### Things to do
a – Which musicians and bands does the article below about Geddy Lee and Led Zeppelin name as influences on Lee's path?
b – Could you carry on the article below about Geddy Lee and Led Zeppelin from the point where it stops?

### Excerpted text
____
“We wanted to be them”: The one band Rush could never replicate live

Every musician has their one—the single artist or band without whom they simply wouldn’t have developed in the way they did or fully committed to music. Rush frontman Geddy Lee has always been open about his ultimate influence. While Paul McCartney, James Jamerson, and Yes all played defining roles in shaping his path to becoming a legend, the fundamental group for him was Led Zeppelin.

Lee was a fan of Led Zeppelin from the very beginning—something few can truly claim. The first time he saw them perform was in August 1969, when they played two shows in Toronto. At that time, he wasn’t yet in Rush, but he attended the concert with the band’s founding members, guitarist Alex Lifeson and drummer John Rutsey.
____
### Given records
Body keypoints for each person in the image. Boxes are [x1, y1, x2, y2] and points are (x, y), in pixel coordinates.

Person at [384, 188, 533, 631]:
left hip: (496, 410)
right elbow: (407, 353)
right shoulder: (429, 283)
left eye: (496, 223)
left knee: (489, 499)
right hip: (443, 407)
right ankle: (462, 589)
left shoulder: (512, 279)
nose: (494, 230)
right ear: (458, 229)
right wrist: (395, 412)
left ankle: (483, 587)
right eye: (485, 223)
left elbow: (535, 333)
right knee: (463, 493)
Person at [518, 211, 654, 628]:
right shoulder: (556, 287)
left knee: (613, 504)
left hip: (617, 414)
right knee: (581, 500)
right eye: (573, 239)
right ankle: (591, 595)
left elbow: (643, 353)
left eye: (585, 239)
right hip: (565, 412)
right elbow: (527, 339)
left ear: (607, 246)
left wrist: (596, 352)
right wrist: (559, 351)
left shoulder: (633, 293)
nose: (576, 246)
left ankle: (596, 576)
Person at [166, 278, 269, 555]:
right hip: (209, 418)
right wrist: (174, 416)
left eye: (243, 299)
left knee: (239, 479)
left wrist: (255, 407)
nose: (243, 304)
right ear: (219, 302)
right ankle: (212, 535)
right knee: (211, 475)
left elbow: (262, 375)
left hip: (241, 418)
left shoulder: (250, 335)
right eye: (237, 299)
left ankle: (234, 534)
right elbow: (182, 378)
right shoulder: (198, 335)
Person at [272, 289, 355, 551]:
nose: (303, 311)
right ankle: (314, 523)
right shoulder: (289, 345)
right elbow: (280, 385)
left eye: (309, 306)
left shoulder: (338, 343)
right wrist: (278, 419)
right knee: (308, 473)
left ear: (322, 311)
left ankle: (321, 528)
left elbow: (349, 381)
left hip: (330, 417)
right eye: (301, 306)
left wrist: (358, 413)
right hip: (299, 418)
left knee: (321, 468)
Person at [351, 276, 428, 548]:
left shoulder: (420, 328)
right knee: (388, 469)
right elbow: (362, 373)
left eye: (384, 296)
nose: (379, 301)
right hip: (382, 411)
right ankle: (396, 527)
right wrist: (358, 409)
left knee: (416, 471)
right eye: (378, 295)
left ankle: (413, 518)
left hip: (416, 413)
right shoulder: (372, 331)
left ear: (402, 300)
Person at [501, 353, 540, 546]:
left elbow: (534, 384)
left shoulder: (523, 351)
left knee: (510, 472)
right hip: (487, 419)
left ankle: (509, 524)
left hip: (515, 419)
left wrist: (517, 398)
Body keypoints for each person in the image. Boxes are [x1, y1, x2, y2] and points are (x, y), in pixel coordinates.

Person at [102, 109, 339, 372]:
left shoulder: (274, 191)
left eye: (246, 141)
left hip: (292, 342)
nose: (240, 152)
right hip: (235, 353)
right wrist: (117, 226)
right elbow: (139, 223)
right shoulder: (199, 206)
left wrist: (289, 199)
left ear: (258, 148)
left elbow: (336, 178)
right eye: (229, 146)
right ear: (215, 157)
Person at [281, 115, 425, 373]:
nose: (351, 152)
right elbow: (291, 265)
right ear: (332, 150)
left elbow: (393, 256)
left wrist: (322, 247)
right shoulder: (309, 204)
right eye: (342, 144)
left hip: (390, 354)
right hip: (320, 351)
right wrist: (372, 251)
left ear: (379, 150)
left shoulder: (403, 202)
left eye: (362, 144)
____
### Responses per task
a – Paul McCartney, James Jamerson, Yes, Led Zeppelin

b –
At the time, the British band were fast rising as the most exciting group on earth. This was thanks to the release of their self-titled debut album, which arrived that January. It put an inventive and expansive twist on rock, signalling the new decade’s dawn. In addition to that, their explosive live shows were also becoming the stuff of legend, primarily due to the music press lauding ex-Yardbird Jimmy Page’s new outfit. Thus, the general admission show prompted much excitement among Toronto’s droves of longhairs. It was a feral race to get tickets.

Lee and his friends were already huge Led Zeppelin fans, captivated by the energy of their debut album, and they queued for hours to get into the show. When they finally made it inside, they sat in the second row, just metres away from a band on the brink of global superstardom. Just two months later, in October 1969, Led Zeppelin released Led Zeppelin II, an album that cemented their status as the biggest band on the planet—both critically and commercially—dethroning The Beatles from their lofty perch.

Lee has spoken extensively about the show since that moment, as it was a pivotal moment. Led Zeppelin espoused an otherworldly essence when they walked out on stage and, unsurprisingly, matched this image with a resounding performance where they brought the house down. According to the frontman, they quite literally did this, with plaster falling from the ceiling due to their elemental reverberations and sonic force.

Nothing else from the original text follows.